START LISTED RECORDS

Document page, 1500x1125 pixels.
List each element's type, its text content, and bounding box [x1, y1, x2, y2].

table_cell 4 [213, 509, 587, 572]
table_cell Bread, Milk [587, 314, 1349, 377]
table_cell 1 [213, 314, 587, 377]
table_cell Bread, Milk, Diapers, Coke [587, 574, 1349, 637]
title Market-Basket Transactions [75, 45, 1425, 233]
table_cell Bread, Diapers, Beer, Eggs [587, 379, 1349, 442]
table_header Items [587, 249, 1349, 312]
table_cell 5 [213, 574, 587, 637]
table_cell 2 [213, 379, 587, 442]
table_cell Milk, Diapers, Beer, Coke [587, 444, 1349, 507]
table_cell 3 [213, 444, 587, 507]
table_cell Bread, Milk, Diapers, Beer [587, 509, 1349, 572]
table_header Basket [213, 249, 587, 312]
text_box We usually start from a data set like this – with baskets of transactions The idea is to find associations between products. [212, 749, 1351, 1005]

END LISTED RECORDS
START LISTED RECORDS

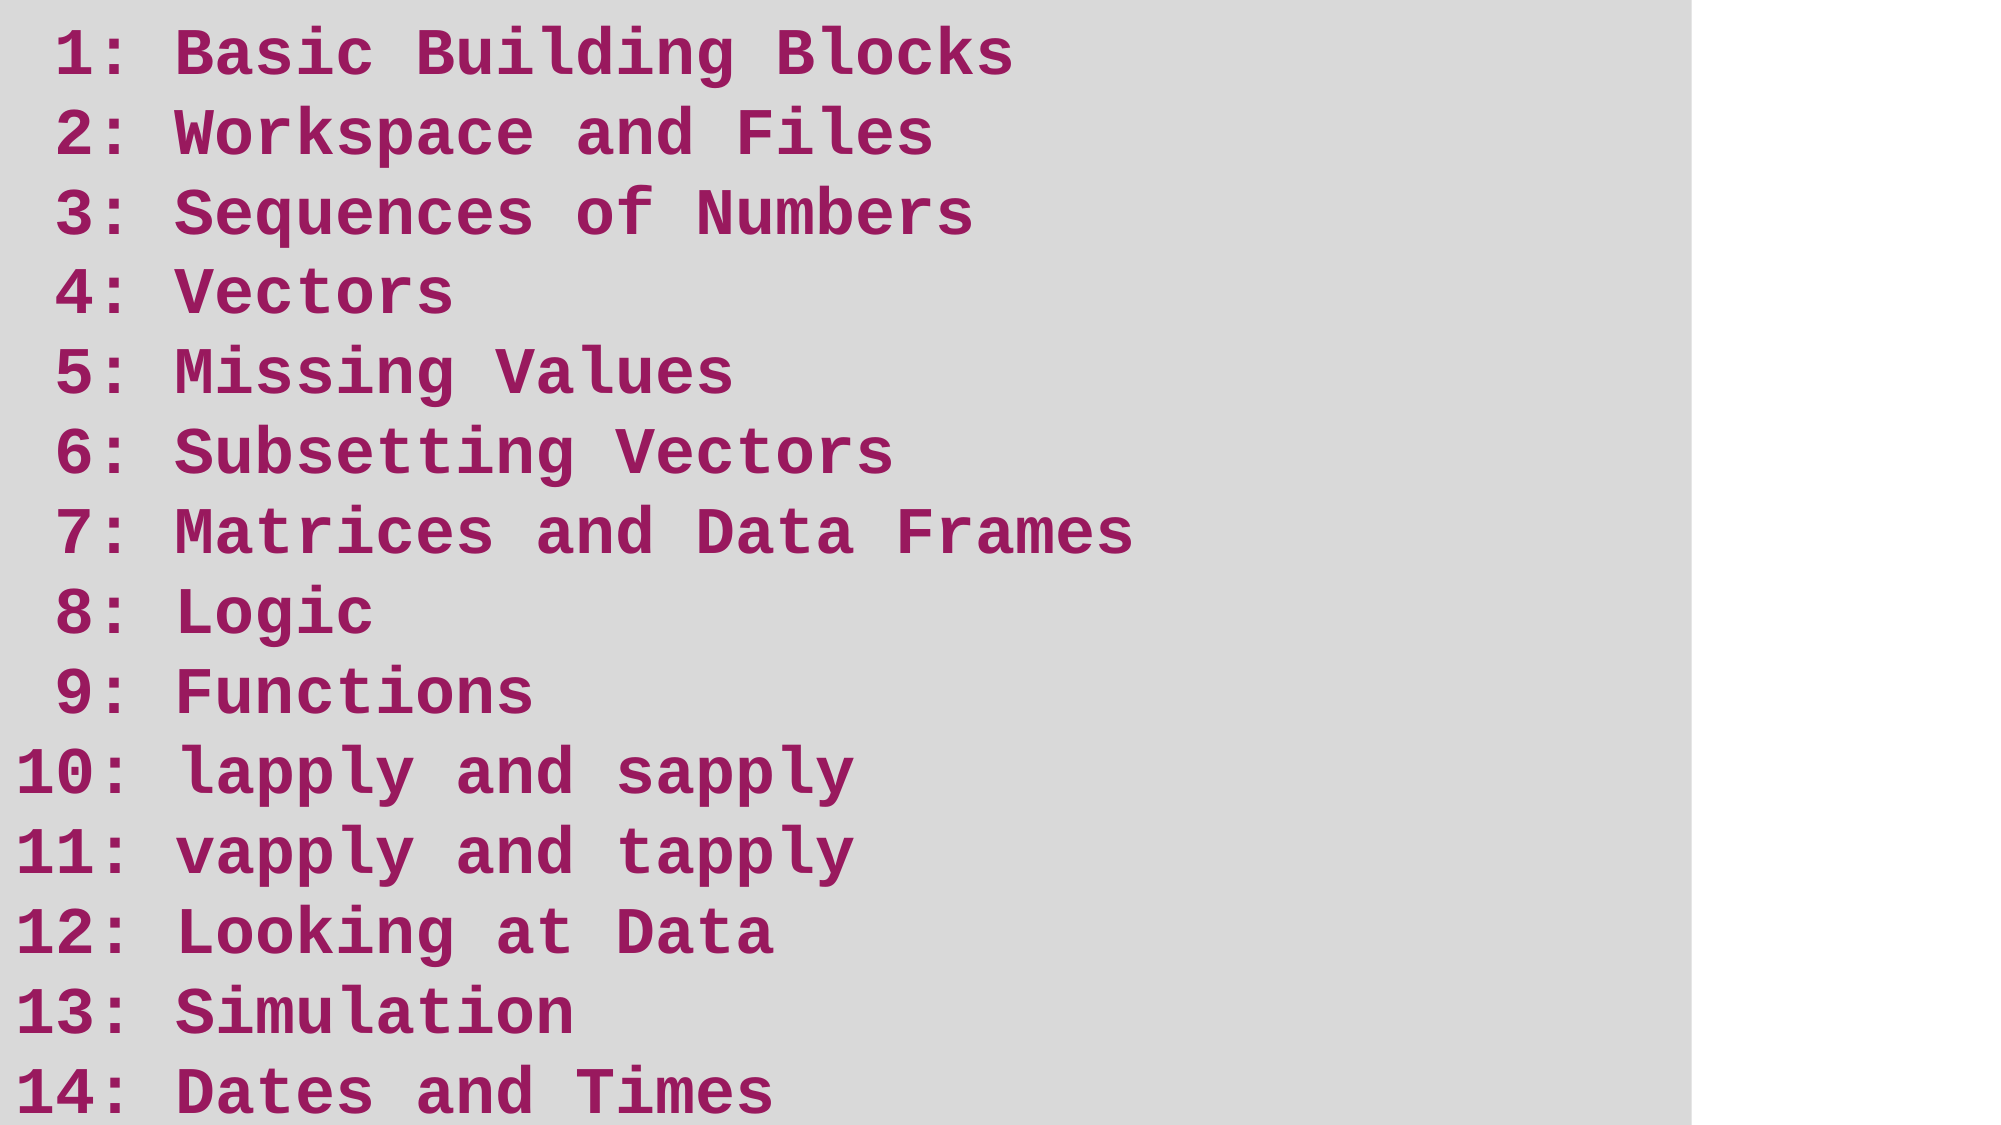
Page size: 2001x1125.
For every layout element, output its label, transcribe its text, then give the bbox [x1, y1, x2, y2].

END LISTED RECORDS
START LISTED RECORDS

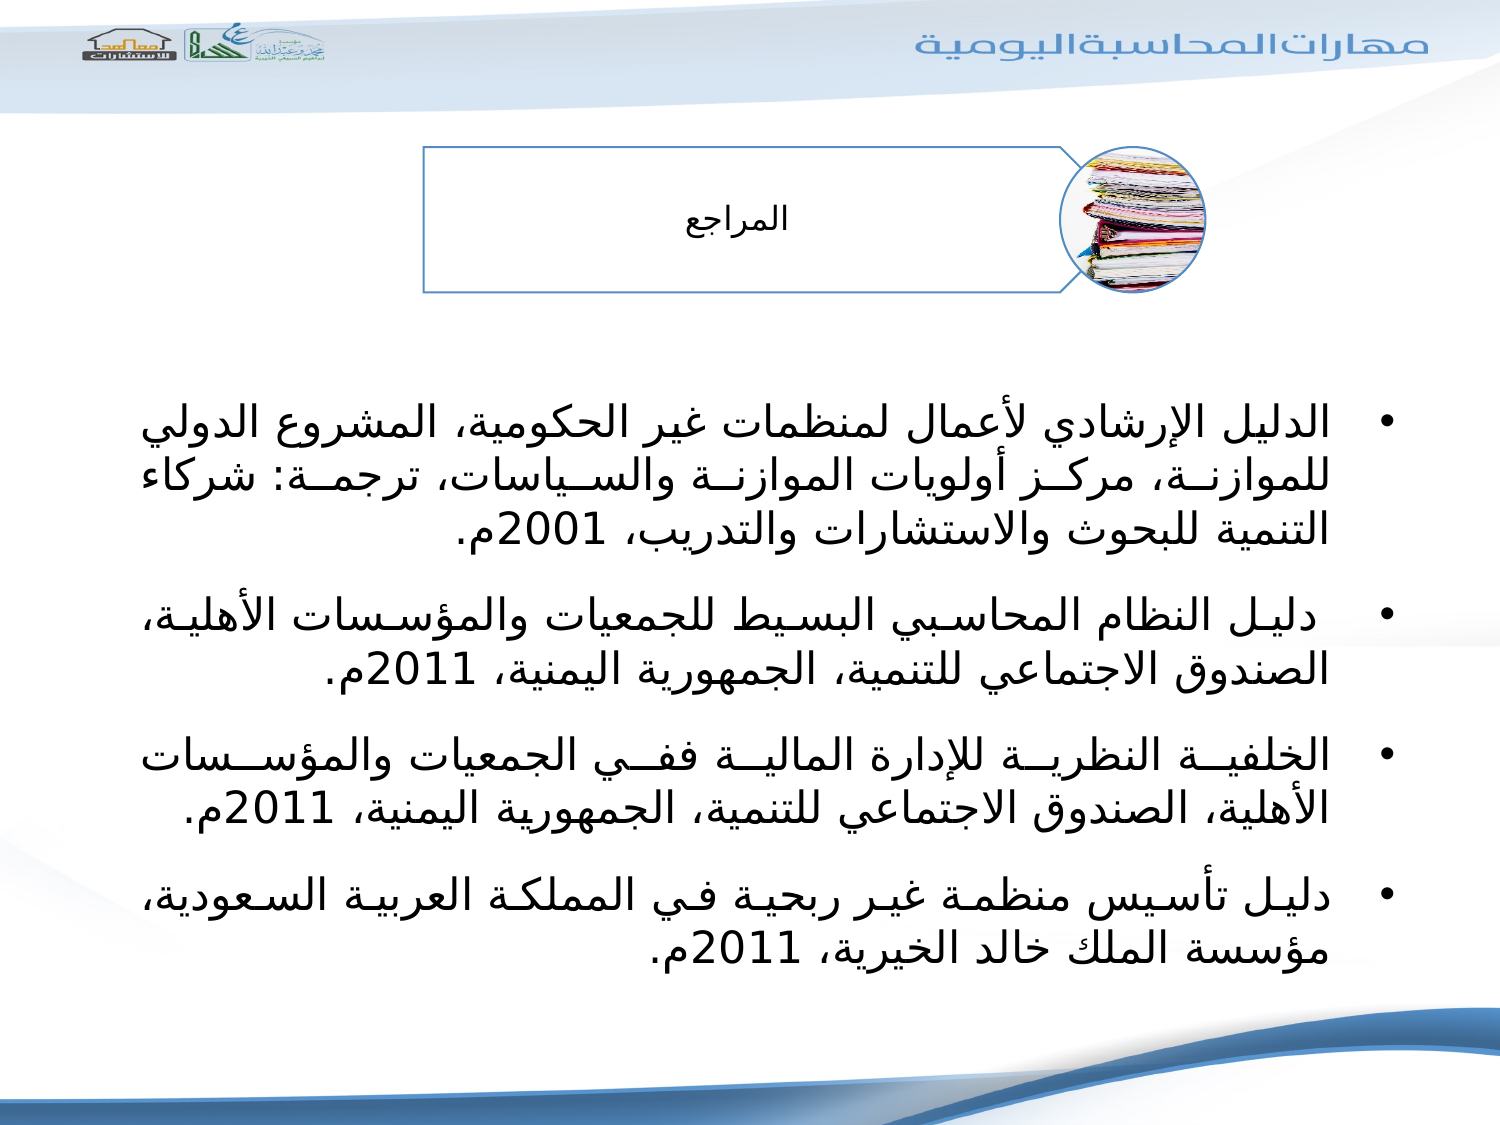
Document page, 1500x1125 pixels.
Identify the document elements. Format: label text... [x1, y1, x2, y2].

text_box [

END LISTED RECORDS

Looking back over the data above, restate word for word the lines that begin at the line with "Page size: 2001x1125." and end at the line with "For every layout", inclusive.

Page size: 2001x1125.
For every layout element, output its label, transcribe its text, then give the bbox [x1, y1, x2, y2].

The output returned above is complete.